Question: Let $f(X)\in\Bbb{Z}[X]$ be a non-constant polynomial such that $$\left(\frac{f(n)}{p}\right)=\left(\frac{n}{p}\right)$$ where $\left(\frac{\cdot}{p}\right)$ is the Legendre symbol and $p$ is a fixed odd prime. Find all such polynomials $f$.
Basic Observations: We know that $f(n+p)\equiv f(n)\pmod{p}$ for all $n\in\Bbb{Z}$. Then $$\left(\frac{f(n)}{p}\right)=\left(\frac{n}{p}\right)$$ if and only if $$\left(\frac{f(j)}{p}\right)=\left(\frac{j}{p}\right)\tag{1}$$ for all $j\in\{0,1,\ldots,p-1\}$. By Euler's criterion for quadratic residues, we get that $$\boxed{\left(\frac{f(j)}{p}\right)\equiv f(j)^{\frac{p-1}{2}}\pmod{p}}\qquad\boxed{\left(\frac{j}{p}\right)\equiv j^{\frac{p-1}{2}}\pmod{p}}$$ Therefore by condition $(1)$, we get that $$f(j)^{\frac{p-1}{2}}-j^{\frac{p-1}{2}}\equiv0\pmod{p}\;(\,\forall\,0\leq j\leq p-1)$$ Therefore we get that the polynomial $f(X)^{\frac{p-1}{2}}-X^{\frac{p-1}{2}}$ is in the ideal $(X^p-X)$ of $\Bbb{Z}/p\Bbb{Z}[X]$. In fact, this is an iff condition. Any $f$ satisfies the condition of the question if and only if $f(X)^{\frac{p-1}{2}}-X^{\frac{p-1}{2}}$ is in the ideal $(X^p-X)$ of $\Bbb{Z}/p\Bbb{Z}[X]$. I don't know how to proceed further to characterize all such polynomials. It is obvious that any polynomial of the form $aX^{2k+1}$ works, where $a$ is a quadratic residue modulo $p$. But what are all such polynomials? Any help would be highly appreciated. Thanks in advance!

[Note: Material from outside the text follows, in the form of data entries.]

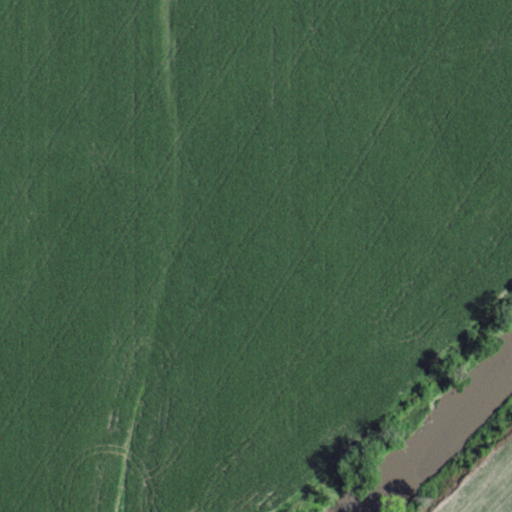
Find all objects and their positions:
river: (427, 430)
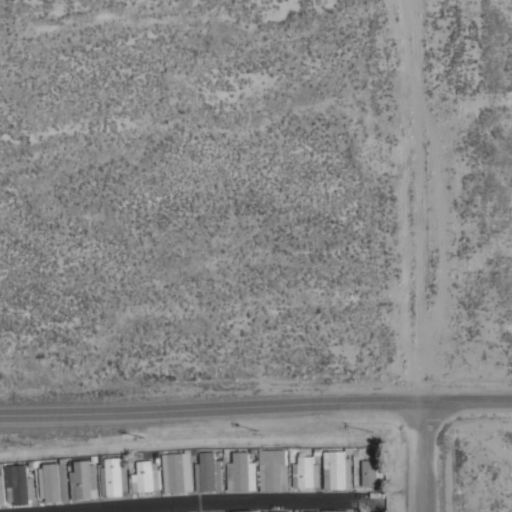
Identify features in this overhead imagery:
road: (256, 406)
road: (425, 455)
building: (338, 469)
building: (272, 470)
building: (274, 470)
building: (336, 470)
building: (373, 471)
building: (176, 472)
building: (178, 472)
building: (209, 472)
building: (239, 472)
building: (242, 472)
building: (304, 472)
building: (306, 472)
building: (370, 472)
building: (145, 476)
building: (147, 477)
building: (113, 478)
building: (114, 478)
building: (82, 480)
building: (54, 481)
building: (84, 481)
building: (52, 482)
building: (17, 484)
building: (20, 484)
building: (2, 485)
road: (204, 500)
building: (245, 511)
building: (251, 511)
building: (277, 511)
building: (307, 511)
building: (334, 511)
building: (335, 511)
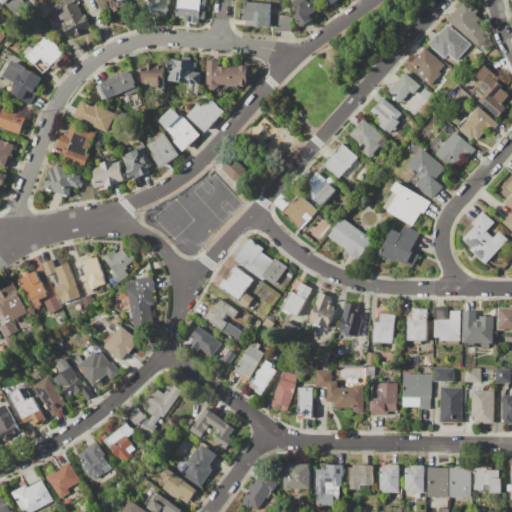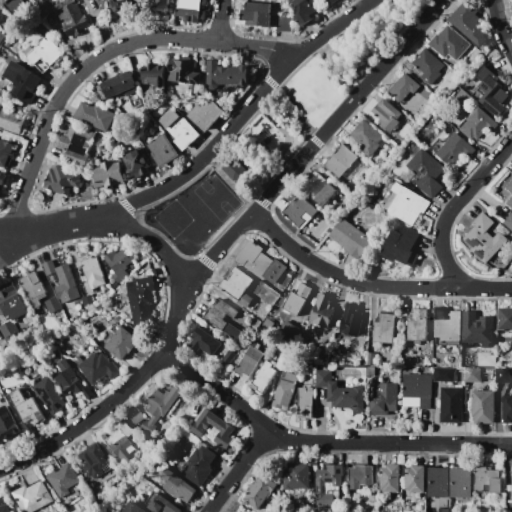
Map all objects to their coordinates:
building: (330, 1)
building: (3, 2)
building: (28, 2)
building: (12, 5)
building: (114, 5)
building: (115, 5)
building: (16, 7)
building: (159, 7)
building: (159, 8)
building: (44, 10)
building: (189, 10)
building: (191, 10)
building: (304, 10)
building: (303, 11)
building: (255, 13)
building: (256, 14)
building: (70, 17)
building: (72, 18)
road: (219, 20)
building: (282, 23)
building: (283, 23)
building: (468, 23)
road: (501, 26)
building: (471, 27)
building: (39, 28)
building: (1, 35)
building: (1, 36)
building: (448, 43)
building: (450, 43)
building: (7, 44)
building: (43, 54)
building: (45, 55)
road: (97, 60)
building: (427, 65)
building: (428, 66)
building: (182, 72)
building: (183, 72)
building: (152, 74)
building: (151, 75)
building: (224, 75)
building: (225, 76)
building: (22, 81)
building: (23, 82)
road: (270, 82)
building: (119, 85)
building: (117, 86)
building: (404, 87)
building: (402, 88)
building: (196, 90)
building: (490, 92)
building: (492, 92)
building: (119, 96)
road: (262, 104)
road: (295, 109)
building: (204, 114)
building: (385, 114)
building: (93, 115)
building: (204, 115)
building: (386, 115)
building: (95, 116)
building: (168, 118)
building: (11, 120)
building: (11, 121)
building: (150, 122)
building: (476, 124)
building: (478, 124)
building: (176, 128)
park: (281, 132)
building: (156, 133)
building: (182, 133)
building: (366, 138)
building: (369, 139)
road: (315, 141)
building: (75, 145)
building: (76, 145)
building: (161, 150)
building: (162, 150)
building: (453, 150)
building: (455, 150)
building: (5, 152)
building: (5, 153)
building: (99, 155)
road: (204, 158)
building: (340, 160)
building: (339, 161)
building: (135, 163)
building: (136, 163)
building: (354, 168)
building: (233, 169)
building: (234, 170)
building: (363, 172)
building: (426, 172)
building: (427, 172)
building: (106, 174)
building: (108, 174)
building: (2, 178)
building: (2, 179)
building: (62, 179)
building: (63, 180)
road: (229, 182)
building: (319, 188)
building: (322, 189)
road: (261, 199)
building: (507, 199)
building: (405, 204)
building: (405, 204)
road: (126, 205)
building: (509, 205)
road: (452, 208)
building: (299, 211)
building: (300, 211)
building: (320, 216)
road: (228, 223)
road: (4, 235)
building: (350, 238)
building: (351, 238)
building: (483, 238)
building: (484, 239)
road: (153, 243)
building: (400, 243)
road: (224, 244)
building: (401, 246)
road: (205, 261)
building: (118, 263)
building: (260, 263)
building: (119, 264)
building: (49, 267)
building: (265, 267)
building: (93, 272)
building: (93, 273)
building: (215, 280)
building: (62, 281)
building: (66, 284)
building: (236, 284)
building: (115, 285)
building: (236, 285)
road: (370, 285)
building: (32, 288)
building: (33, 288)
building: (296, 298)
building: (296, 298)
building: (140, 300)
building: (138, 301)
building: (245, 301)
building: (88, 302)
building: (11, 303)
building: (52, 304)
building: (52, 305)
building: (9, 308)
building: (321, 310)
building: (322, 312)
building: (441, 313)
building: (219, 314)
building: (222, 318)
building: (504, 318)
building: (505, 319)
building: (350, 320)
building: (351, 320)
building: (99, 324)
building: (417, 324)
building: (446, 324)
building: (269, 325)
building: (417, 325)
building: (384, 328)
building: (477, 328)
building: (8, 329)
building: (385, 329)
building: (476, 329)
building: (449, 330)
building: (288, 331)
building: (237, 333)
building: (0, 336)
building: (121, 342)
building: (203, 342)
building: (203, 342)
building: (120, 343)
building: (340, 352)
building: (322, 355)
building: (228, 357)
building: (371, 358)
building: (406, 360)
building: (248, 362)
building: (249, 363)
building: (309, 363)
building: (97, 366)
building: (97, 367)
building: (370, 372)
building: (442, 374)
building: (443, 375)
building: (471, 375)
building: (472, 375)
building: (502, 375)
building: (504, 376)
building: (262, 377)
building: (263, 378)
building: (323, 378)
building: (8, 380)
building: (68, 380)
building: (69, 381)
building: (417, 386)
building: (3, 389)
building: (284, 390)
building: (416, 391)
building: (340, 392)
building: (87, 393)
building: (285, 393)
building: (49, 396)
building: (50, 396)
building: (346, 397)
building: (384, 399)
building: (385, 399)
building: (162, 402)
building: (304, 402)
building: (305, 403)
building: (424, 404)
building: (450, 405)
building: (451, 405)
building: (26, 406)
building: (482, 406)
building: (483, 407)
building: (25, 408)
building: (157, 408)
building: (506, 409)
building: (507, 409)
building: (136, 416)
building: (6, 423)
building: (8, 424)
building: (148, 426)
building: (212, 428)
building: (212, 429)
building: (121, 442)
building: (121, 444)
road: (323, 446)
building: (93, 461)
building: (95, 461)
building: (198, 464)
building: (200, 466)
road: (239, 471)
building: (295, 476)
building: (359, 476)
building: (296, 477)
building: (360, 477)
building: (388, 478)
building: (413, 478)
building: (415, 478)
building: (390, 479)
building: (62, 480)
building: (64, 480)
building: (486, 480)
building: (487, 480)
building: (511, 480)
building: (437, 482)
building: (459, 482)
building: (438, 483)
building: (460, 484)
building: (328, 485)
building: (177, 486)
building: (327, 486)
building: (178, 487)
building: (510, 491)
building: (258, 492)
building: (259, 492)
building: (31, 496)
building: (32, 497)
building: (3, 504)
building: (160, 504)
building: (161, 504)
building: (3, 505)
building: (131, 507)
building: (85, 508)
building: (132, 508)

It makes more sense to first work in $\mathbb F_p[x]$. Observe that for $f\in \mathbb F_p[x]$, we have $\left(\frac{f(n)}{p}\right) = \left(\frac{n}{p}\right)$ for all $n\in \mathbb F_p$ if and only if $f(n)=0$ and $\left(\frac{nf(n)}{p}\right)=1$ for all $n\in \mathbb F_p^{\times}$.
We claim that $g\in \mathbb F_p[x]$ satisfies $g(0)=0$ and $\left(\frac{g(n)}{p}\right)=1$ for all $n\in \mathbb F_p^{\times}$ if and only if $g\equiv h^2\mod (x^p-x)$ for some $h\in \mathbb F_p[x]$ with $h(0)=0$ and no zeroes in $\mathbb F_p^\times$. One direction is obvious. For the other, suppose $g$ satisfies $g(0)=0$ and $g(n)$ is a nonzero square for all $n\in \mathbb F_p^{\times}$. Let $\tau : \mathbb F_p^{\times}\to \mathbb F_p^{\times}$ be a function (not necessarily polynomial yet) with $g(n)=\tau(n)^2$. Via Lagrange interpolation, we can construct a polynomial $h$ with $h(0)=0$ and $h(n)=\tau(n)$ for all $n$. Then $g - h^2$ has zeroes everywhere in $\mathbb F_p$, so $g\equiv h^2\mod (x^p-x)$
Going back to $f$, this means that we need $f(0)=0$ and $xf(x)\equiv h(x)^2\mod (x^p-x)$ for some polynomial $h(x)\in \mathbb F_p[x]$ whose only root is $0$. This implies that $x\mid h(x)$, so we can write $h(x) = x r(x)$ for some $r$ which has no roots in $\mathbb F_p^\times$. Then $xf(x)\equiv x^2r(x)^2\mod (x^p-x)$. Since $f(0)=0$, this implies $f(x)\equiv xr(x)^2\mod (x^p-x)$. This classifies all possible $f\in \mathbb F_p[x]$.
So, for polynomials in $\mathbb Z[x]$, the answer is that all possible $f$ are those of the form $$f(x) = xr(x)^2 + p r_1(x) + (x^p-x)r_2(x)$$ for polynomials $r,r_1,r_2$, with the additional restriction that $p\mid r(n)\implies p\mid n$.
The example you gave of $ax^{2k+1}$ is when $r(x) = bx^k$, where $b^2\equiv a\mod p$, and $r_1$ is some suitable constant, and $r_2=0$.